---------- PASAJE CITADO

Claro, hay muchas referencias allí al humor, precisamente porque el libro habla de la maldad del hombre que no se abre al amor ni a la risa. A veces de la lectura de los libros llamados sagrados se obtienen conclusiones erróneas; por ejemplo, se dice que en ninguna parte de los Evangelios se deriva que Cristo haya reído alguna vez: sí se dice que lloró, pero nunca que rió. Es imposible pensar que alguien como él, que era todo amor, no haya reído. Yo lo imagino contando cuentos con los apóstoles -seguramente, el que contaba los mejores era san Pedro, porque era el más pícaro, el más humano; los de san Juan deben haber sido algo aburridos, pero los de Nuestro Señor también deben haber sido muy buenos, porque es imposible pensar que en todos esos años de su vida no haya sonreído, no haya reído. El nombre de la rosa se basa, precisamente, en ese concepto equivocado; allí se dice que la risa es algo malo, peligroso, y es el error más funesto que se puede cometer: lo más peligroso es precisamente no reír.

--------------------
---------- ÍTEMS PROPORCIONADOS

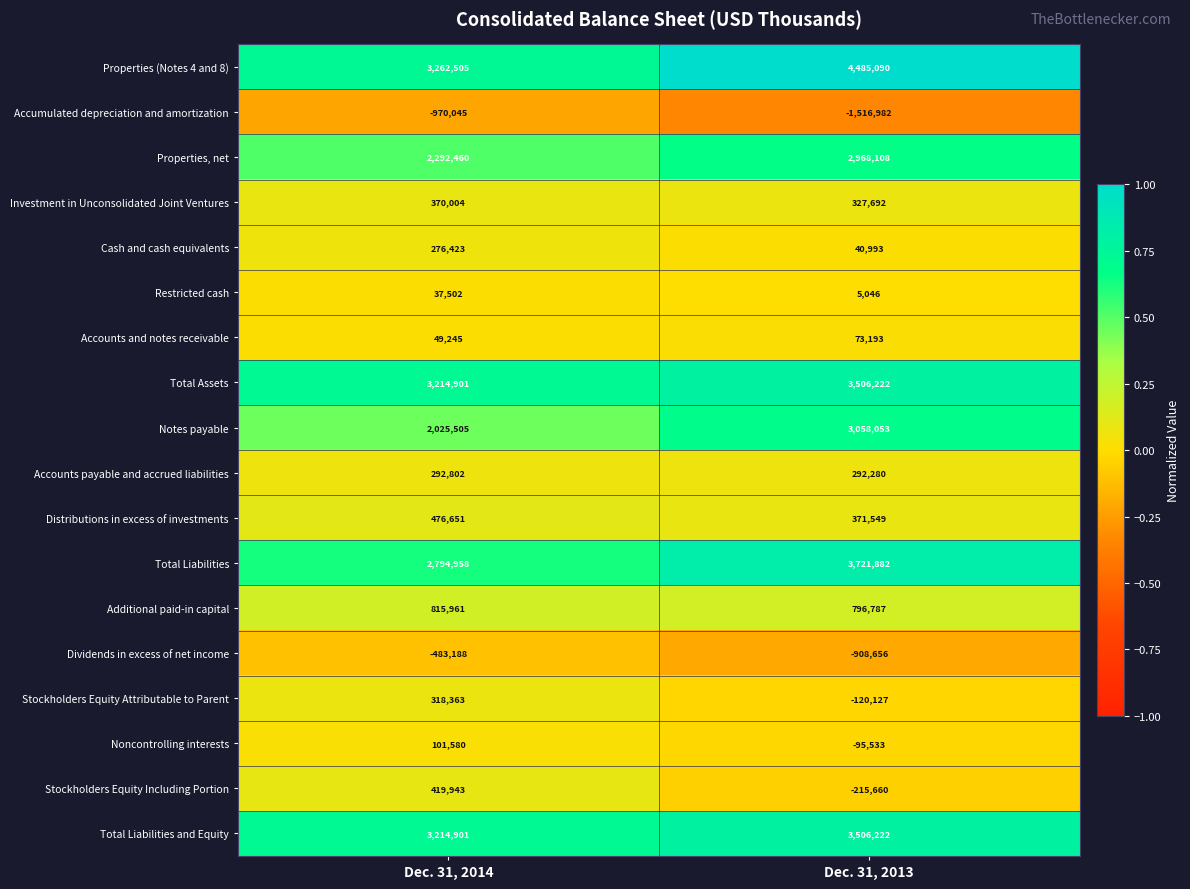

The Stockholders Equity Including Portion series shows -355474 at Dec. 31, 2013. True or false?

False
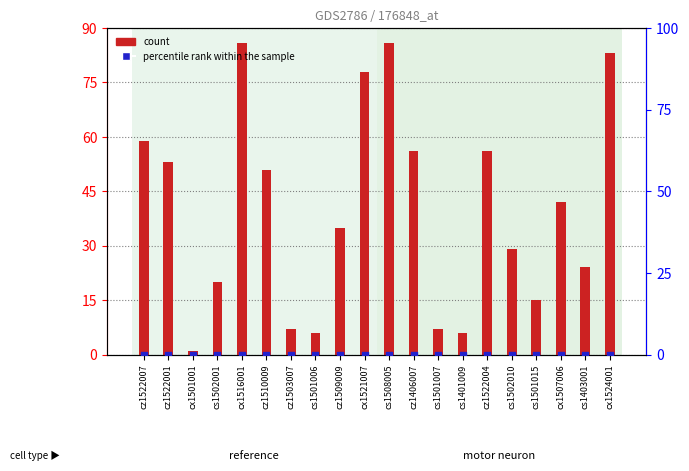

Which series has the largest total across all categories?

count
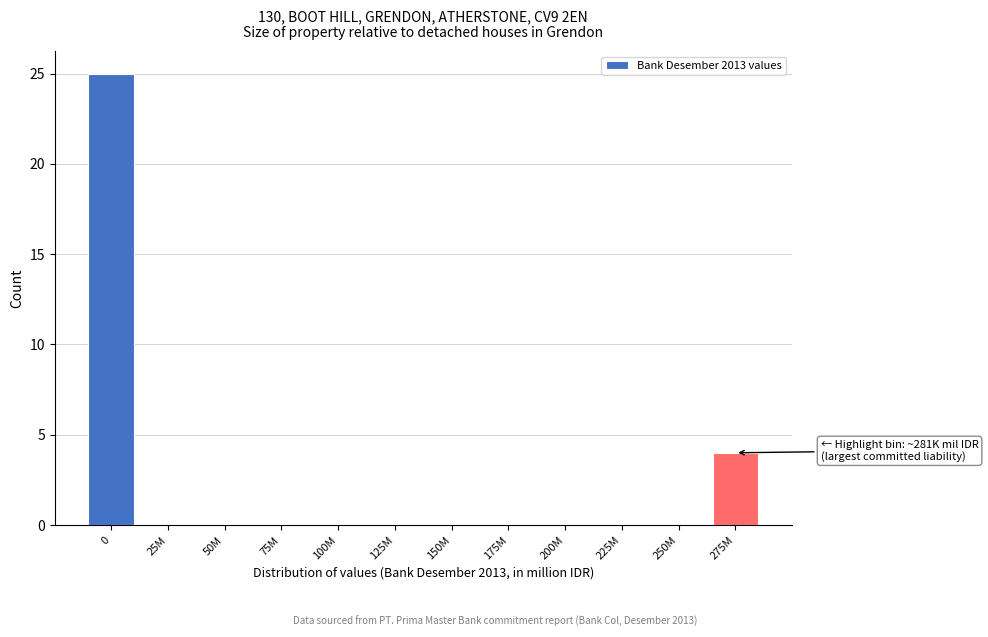

Reading left to right, what are all the values shown in this chart?

0=25	25M=0	50M=0	75M=0	100M=0	125M=0	150M=0	175M=0	200M=0	225M=0	250M=0	275M=4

--------------------

» **EN QUÉ CONSISTE**
Copia el pasaje citado completo, palabra por palabra y sin ningún cambio.

» **TU RESPUESTA**
Claro, hay muchas referencias allí al humor, precisamente porque el libro habla de la maldad del hombre que no se abre al amor ni a la risa. A veces de la lectura de los libros llamados sagrados se obtienen conclusiones erróneas; por ejemplo, se dice que en ninguna parte de los Evangelios se deriva que Cristo haya reído alguna vez: sí se dice que lloró, pero nunca que rió. Es imposible pensar que alguien como él, que era todo amor, no haya reído. Yo lo imagino contando cuentos con los apóstoles -seguramente, el que contaba los mejores era san Pedro, porque era el más pícaro, el más humano; los de san Juan deben haber sido algo aburridos, pero los de Nuestro Señor también deben haber sido muy buenos, porque es imposible pensar que en todos esos años de su vida no haya sonreído, no haya reído. El nombre de la rosa se basa, precisamente, en ese concepto equivocado; allí se dice que la risa es algo malo, peligroso, y es el error más funesto que se puede cometer: lo más peligroso es precisamente no reír.